RIO DE JANEIRO – John Colum Chrichton-Stuart Earl of Bute Dumfries trocou a nobreza do título de VII Marquês de Bute e a aristocracia dos castelos da Escócia pelo ronco dos motores, poças de óleo em oficinas, o cheiro da gasolina e pneu queimado. Os ternos e trajes da nobreza pelo macacão e capacete. E fez do automobilismo sua vida.
Hoje, Johnny Dumfries despediu-se. Precocemente, cedo demais. Tinha 62 anos, perdeu a vida para um câncer. Pode não ter sido – e talvez não fosse mesmo – um piloto brilhante. Mas entrou para a história de uma das mais conhecidas competições de todos os tempos e está nos compêndios da Fórmula 1.
Foi pela orientação de Dave Morgan que o garoto da nobreza virou piloto na Fórmula Ford inglesa. Em 1983, já estava na Fórmula 3 europeia e num confronto internacional em Silverstone, preliminar do GP da Inglaterra de Fórmula 1, terçou bigodes com a sensação da categoria na sua Grã-Bretanha: Ayrton Senna.
Na temporada seguinte, sem Ayrton – já na Fórmula 1 – Dumfries dividiu-se entre o Ingl^ês de F3 e a Euroseries da categoria. Com um Ralt Volkswagen, venceu 10 vezes na “Ilha” e foi campeão inglês e vice do Europeu, perdendo o título para outro jovem talento, Ivan Capelli.

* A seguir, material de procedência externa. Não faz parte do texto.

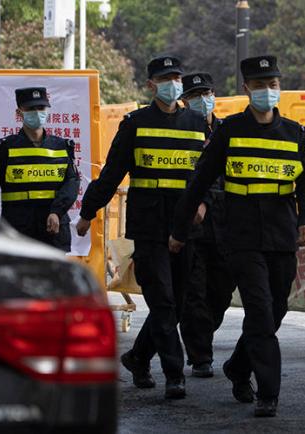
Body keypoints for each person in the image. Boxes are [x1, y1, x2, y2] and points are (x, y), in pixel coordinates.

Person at [169, 55, 305, 417]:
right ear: (246, 89)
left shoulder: (296, 134)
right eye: (260, 86)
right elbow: (200, 181)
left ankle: (238, 366)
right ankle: (268, 391)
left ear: (279, 88)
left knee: (276, 309)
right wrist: (179, 229)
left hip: (282, 237)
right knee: (259, 310)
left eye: (273, 85)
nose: (267, 91)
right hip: (241, 238)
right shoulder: (230, 131)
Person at [75, 55, 207, 400]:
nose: (173, 83)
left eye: (177, 77)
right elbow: (112, 173)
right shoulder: (135, 123)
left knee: (175, 303)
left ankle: (137, 357)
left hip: (184, 225)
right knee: (161, 300)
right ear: (151, 85)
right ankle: (174, 374)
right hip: (148, 226)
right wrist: (88, 212)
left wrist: (205, 203)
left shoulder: (197, 122)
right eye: (165, 78)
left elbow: (208, 174)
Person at [0, 87, 79, 252]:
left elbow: (71, 182)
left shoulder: (62, 146)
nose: (37, 113)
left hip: (53, 232)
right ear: (19, 112)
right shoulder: (5, 149)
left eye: (41, 108)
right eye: (30, 109)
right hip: (18, 233)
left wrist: (57, 211)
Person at [179, 72, 235, 378]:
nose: (204, 99)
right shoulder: (182, 129)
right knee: (194, 292)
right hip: (194, 224)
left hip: (225, 224)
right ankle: (200, 354)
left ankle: (201, 333)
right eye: (196, 95)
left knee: (221, 291)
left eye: (207, 93)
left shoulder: (228, 129)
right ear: (185, 101)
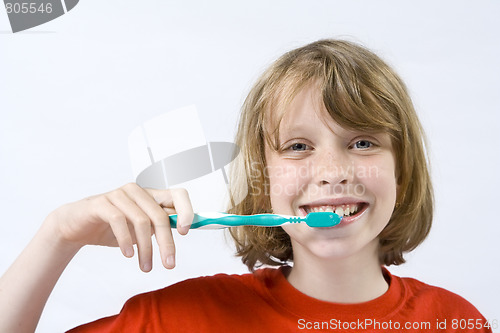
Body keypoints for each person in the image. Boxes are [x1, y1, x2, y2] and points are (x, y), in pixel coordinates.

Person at [0, 39, 492, 332]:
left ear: (402, 170)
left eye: (362, 143)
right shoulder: (186, 318)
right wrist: (58, 235)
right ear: (264, 176)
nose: (333, 170)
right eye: (298, 147)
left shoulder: (455, 321)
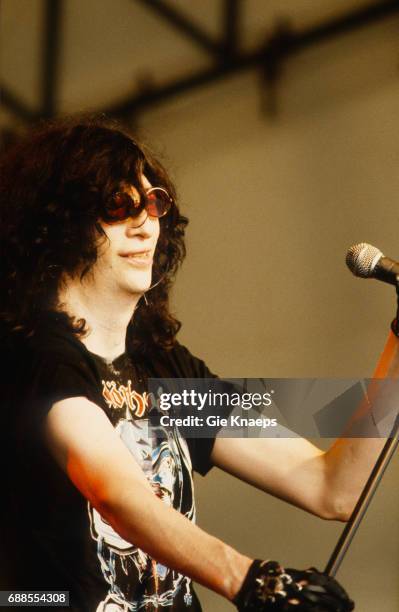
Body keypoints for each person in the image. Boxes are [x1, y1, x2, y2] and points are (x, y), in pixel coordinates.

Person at [0, 115, 383, 611]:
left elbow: (332, 489)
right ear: (59, 224)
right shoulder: (32, 358)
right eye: (119, 204)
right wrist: (253, 581)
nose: (144, 223)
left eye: (153, 202)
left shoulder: (162, 370)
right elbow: (116, 495)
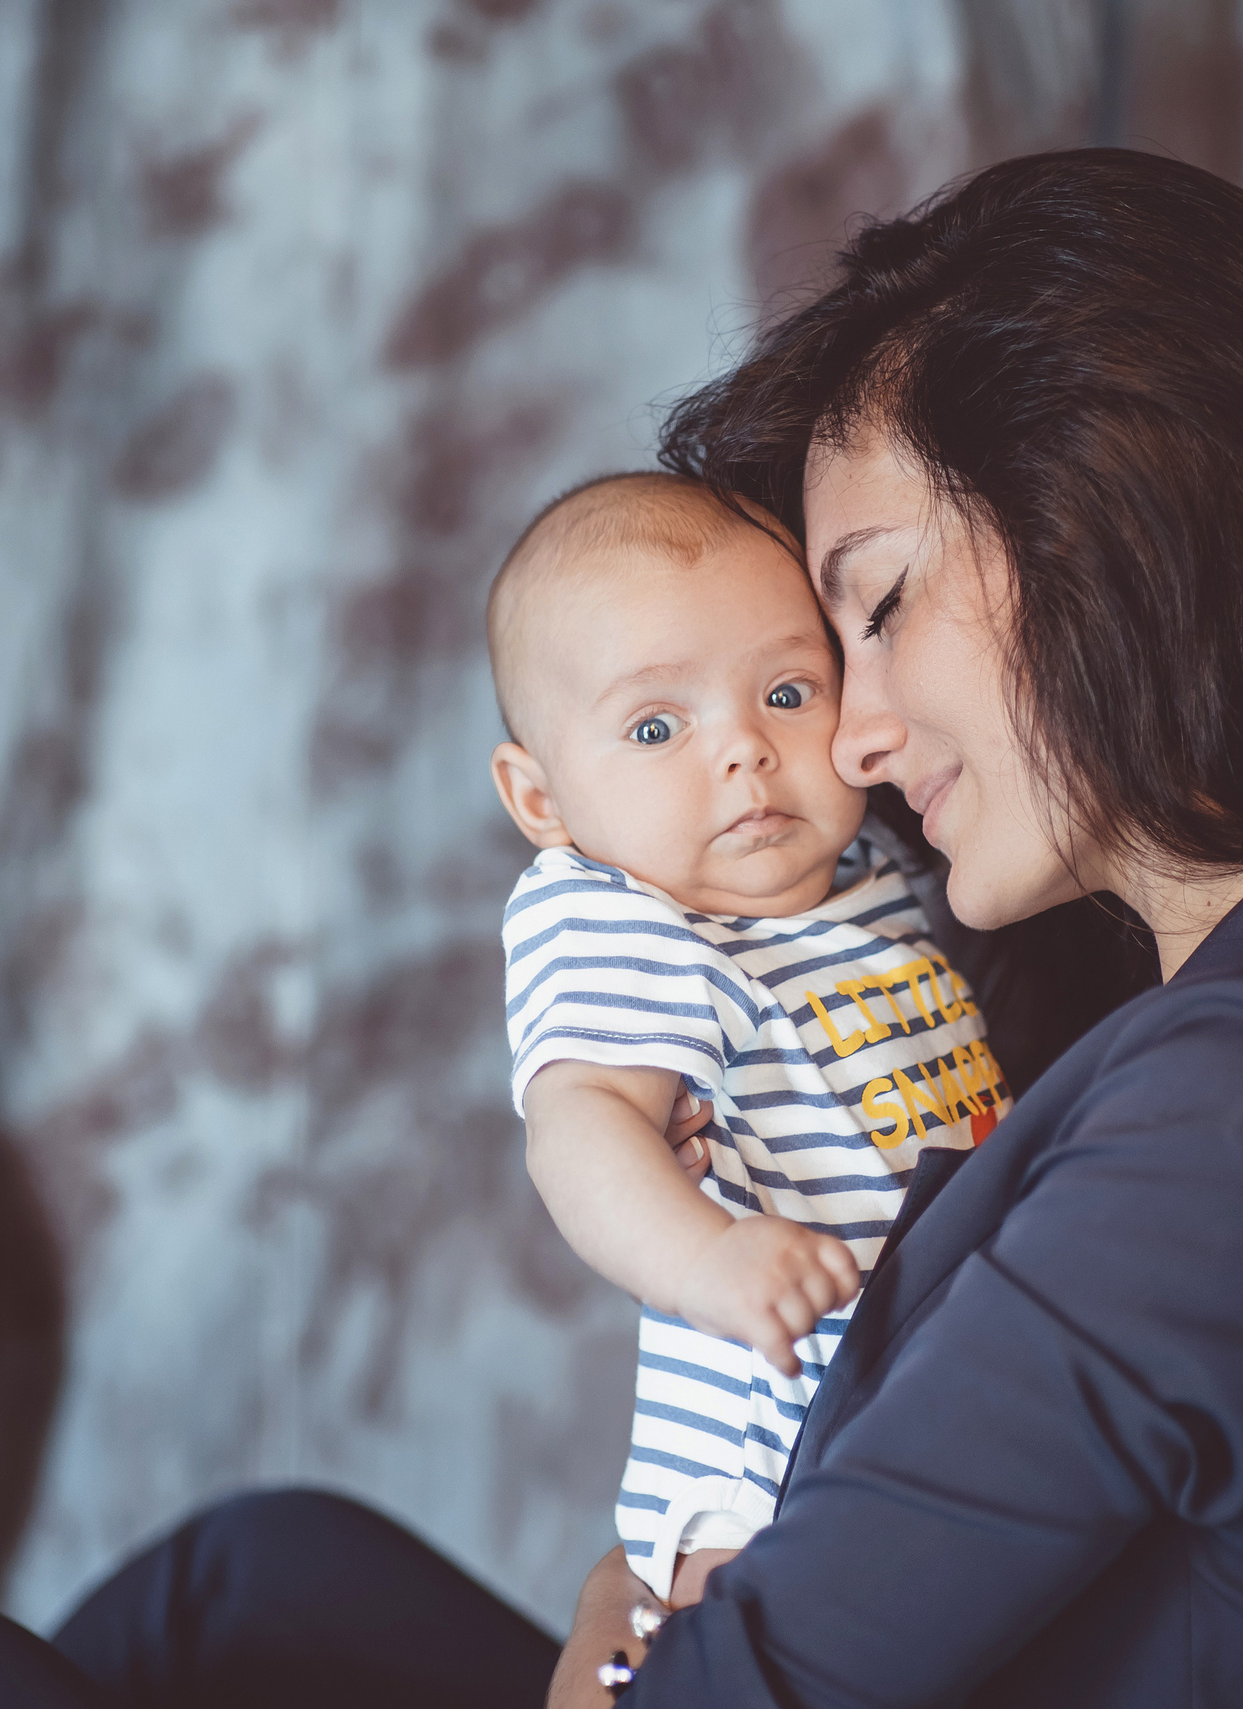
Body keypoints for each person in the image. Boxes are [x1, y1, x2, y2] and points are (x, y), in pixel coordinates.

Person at [0, 146, 1243, 1709]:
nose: (846, 732)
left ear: (1114, 521)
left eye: (866, 605)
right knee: (258, 1573)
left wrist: (616, 1642)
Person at [486, 471, 1013, 1604]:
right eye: (655, 725)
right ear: (543, 801)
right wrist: (703, 1257)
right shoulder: (623, 918)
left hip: (931, 1397)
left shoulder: (872, 873)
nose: (743, 750)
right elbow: (580, 1126)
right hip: (769, 1443)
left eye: (785, 691)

As coisas não foram bem em 85, embora a Ferrari lhe tenha ofertado o papel de piloto de testes. Na recém-criada Fórmula 3000, esteve na Onyx Grand Prix, mas só fez um ponto em Vallelunga. Foi apeado do carro antes que o campeonato terminasse.
Com um currículo magro na categoria de acesso, ninguém entendeu como Dumfries, então com 27 anos, chegou à Fórmula 1. Ayrton Senna entende e Peter Warr, também. Primeiro, Senna vetou Derek Warwick na Lotus por razões que a própria razão desconhece. Depois, a John Player Special vetou Maurício Gugelmin, uma indicação de Ayrton – em termos: a JPS aceitou patrocinar o compatriota de Senna na Fórmula 3000 pela West Surrey. Para satisfazer a British Imperial Tobacco, veio Dumfries. Que em nada incomodaria a Ayrton.
Sua presença na categoria máxima não foi mesmo de encher os olhos. Mas se não era tão exuberante quanto Senna, o escocês não fazia besteira. Está certo: não se classificou em Mônaco. Mas nas demais etapas, em meio a nove abandonos, a maioria deles na primeira metade do calendário, conseguiu terminar seis e fez três pontos – 5º colocado no Hungaroring, na estreia do GP da Hungria e sexto em Adelaide, na Austrália.
O grande barato daquele ano é que no Lotus #11 de Dumfries foi instalada a primeira câmera onboard efetivamente usada nas transmissões de televisão. Invariavelmente, havia problemas técnicos e falhas de imagem. O que hoje virou lugar-comum era incrível há 35 anos atrás. Aliás, vejam aqui abaixo o vídeo de Dumfries a bordo da Lotus 98T Renault no GP da Austrália. Com narração do também falecido Murray Walker.
A passagem de Dumfries pela F1 foi efêmera e ele buscou outros caminhos: no Endurance, ajudou Raul Boesel a vencer os 1000 km de Spa para o brasileiro se consagrar campeão mundial do Grupo C. No ano seguinte, a bordo do Jaguar XJR9, venceu as 24h de Le Mans dividindo honras com Andy Wallace e Jan Lammers.
Curiosidade: em cinco participações em La Sarthe, foi a única vez em que Johnny esteve na quadriculada. Na estreia, pela Sauber-Mercedes em 1987, dividia o carro com ninguém menos que Chip Ganassi e Mike Thackwell. Depois, em 1989/90, foi piloto da equipe oficial de fábrica Tom’s Toyota e fez sua última Le Mans em 1991 com um Cougar C26S Porsche junto aos nórdicos Thomas Danielsson e Anders Olofsson.
Para dizer que ele nunca mais voltou a Le Mans, em 2003, já com 45 anos, fez o Journée Test daquele ano num protótipo DBA 4-03S Zytek da equipe Ree Nielsen Motorsport junto a John Nielsen e Hayanari Shimoda. Não disputaria a corrida: acabou substituído por Casper Elgaard.
E assim acabou a carreira de Johnny Dumfries. Hoje, ele partiu para outro plano. Que descanse em paz.